Protein and lipid are used as energy sources in carnivorous fish, which are obtained from fish meal and fish oil, respectively. Expansion of the aquaculture industry in areas where temperatures approach the upper thermal tolerance level for a given species means an increasing demand of wild harvested fish to provide protein and oil (Hobday et al., 2008). In spite of the increasing demand, the production of fish meal and fish oil remains static; and their price has increased annually (FAO, 2012). In order to produce cost effective aquafeeds at elevated temperatures, alternative energy sources from either plant protein and oil or carbohydrate need to be added and balanced.

In all experiments in this study, nutrient digestibility, including carbohydrate energy was lower at high temperature. Lower apparent nutrient digestibility at higher temperatures in brook trout may be caused by faster gastric evacuation rates (He and

176 Wurtsbaugh, 1993; Sweka et al., 2004; Pérez-Casanova et al., 2009). Temperature accounted for 72-91% of the variation of gastric evacuation rate in fish (Garcia and Adelman, 1985). Gastric evacuation rate of brook trout was estimated at 4°C to 17°C and it was increased with increasing temperature (Sweka et al., 2004). However, in this study when the dietary lipid level decreased, the digestibility of carbohydrate energy increased at both temperatures (15°C or 19°C) (Chapter 4). Higher levels of dietary lipid had a negative effect on nutrient digestibility as well as carbohydrate digestibility in Atlantic halibut (Berge and Storebakken, 1991) and ruminant animals (Doreau and Chilliard, 1997). Considering these findings, aquafeeds with higher carbohydrate energy rather than lipid energy may be a better choice of energy source at high temperature.

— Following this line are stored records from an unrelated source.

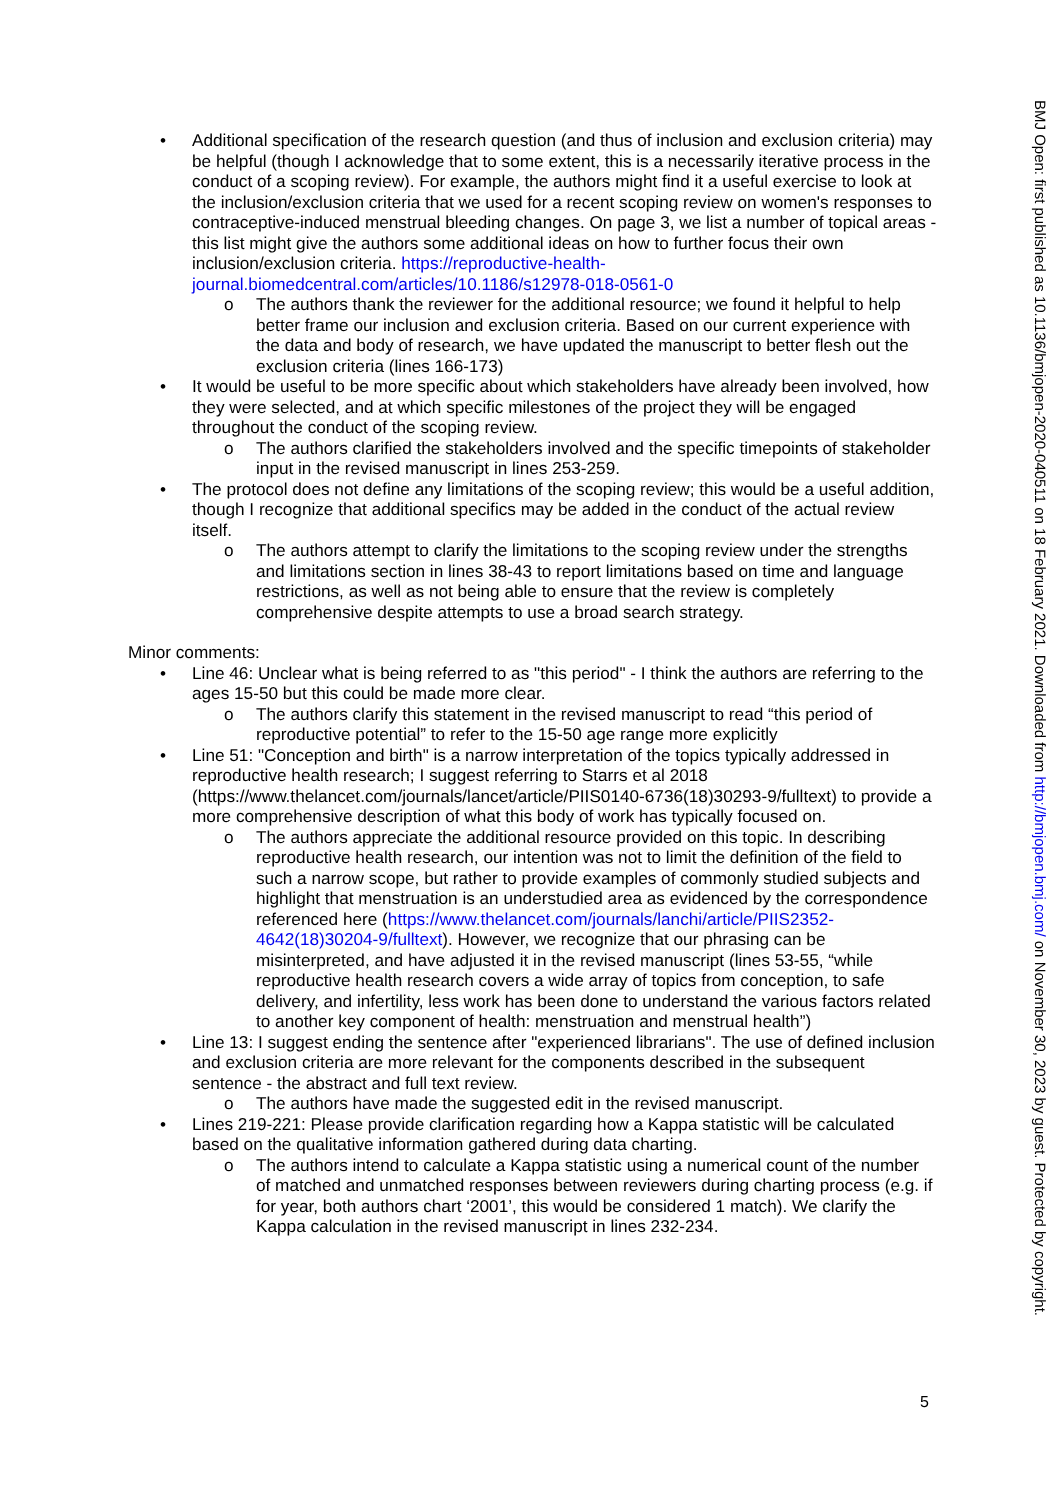• Additional specification of the research question (and thus of inclusion and exclusion criteria) may be helpful (though I acknowledge that to some extent, this is a necessarily iterative process in the conduct of a scoping review). For example, the authors might find it a useful exercise to look at the inclusion/exclusion criteria that we used for a recent scoping review on women's responses to contraceptive-induced menstrual bleeding changes. On page 3, we list a number of topical areas - this list might give the authors some additional ideas on how to further focus their own inclusion/exclusion criteria. https://reproductive-health-journal.biomedcentral.com/articles/10.1186/s12978-018-0561-0
o The authors thank the reviewer for the additional resource; we found it helpful to help better frame our inclusion and exclusion criteria. Based on our current experience with the data and body of research, we have updated the manuscript to better flesh out the exclusion criteria (lines 166-173)
• It would be useful to be more specific about which stakeholders have already been involved, how they were selected, and at which specific milestones of the project they will be engaged throughout the conduct of the scoping review.
o The authors clarified the stakeholders involved and the specific timepoints of stakeholder input in the revised manuscript in lines 253-259.
• The protocol does not define any limitations of the scoping review; this would be a useful addition, though I recognize that additional specifics may be added in the conduct of the actual review itself.
o The authors attempt to clarify the limitations to the scoping review under the strengths and limitations section in lines 38-43 to report limitations based on time and language restrictions, as well as not being able to ensure that the review is completely comprehensive despite attempts to use a broad search strategy.
Minor comments:
• Line 46: Unclear what is being referred to as "this period" - I think the authors are referring to the ages 15-50 but this could be made more clear.
o The authors clarify this statement in the revised manuscript to read “this period of reproductive potential” to refer to the 15-50 age range more explicitly
• Line 51: "Conception and birth" is a narrow interpretation of the topics typically addressed in reproductive health research; I suggest referring to Starrs et al 2018 (https://www.thelancet.com/journals/lancet/article/PIIS0140-6736(18)30293-9/fulltext) to provide a more comprehensive description of what this body of work has typically focused on.
o The authors appreciate the additional resource provided on this topic. In describing reproductive health research, our intention was not to limit the definition of the field to such a narrow scope, but rather to provide examples of commonly studied subjects and highlight that menstruation is an understudied area as evidenced by the correspondence referenced here (https://www.thelancet.com/journals/lanchi/article/PIIS2352-4642(18)30204-9/fulltext). However, we recognize that our phrasing can be misinterpreted, and have adjusted it in the revised manuscript (lines 53-55, “while reproductive health research covers a wide array of topics from conception, to safe delivery, and infertility, less work has been done to understand the various factors related to another key component of health: menstruation and menstrual health”)
• Line 13: I suggest ending the sentence after "experienced librarians". The use of defined inclusion and exclusion criteria are more relevant for the components described in the subsequent sentence - the abstract and full text review.
o The authors have made the suggested edit in the revised manuscript.
• Lines 219-221: Please provide clarification regarding how a Kappa statistic will be calculated based on the qualitative information gathered during data charting.
o The authors intend to calculate a Kappa statistic using a numerical count of the number of matched and unmatched responses between reviewers during charting process (e.g. if for year, both authors chart ‘2001’, this would be considered 1 match). We clarify the Kappa calculation in the revised manuscript in lines 232-234.
5
BMJ Open: first published as 10.1136/bmjopen-2020-040511 on 18 February 2021. Downloaded from http://bmjopen.bmj.com/ on November 30, 2023 by guest. Protected by copyright.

Some enzymes associated with energy production from carbohydrate show temperature compensation (Couto et al., 2008; Enes et al., 2008b; Moreira et al., 2008). The breakdown of dietary carbohydrate for energy production means carbohydrate as glucose is converted to pyruvate through glycolysis and subsequently it is broken down to energy through Krebs cycle (Rawles et al., 2008). The activity of enzymes involved with glycolysis were increased with increasing temperature in fish indicated that carbohydrate was used as an energy source to fulfil the energy requirement (Hilton et al., 1982; Couto et al., 2008; Enes et al., 2008b; Enes et al., 2008a). Pyruvate kinase activity was higher at elevated temperature indicating that carbohydrate utilisation was higher at 19°C than 15°C (Chapter 3). This was also evident in rainbow trout where more dietary carbohydrate was utilised for energy at 18°C in comparison to 8°C (Brauge et al., 1995).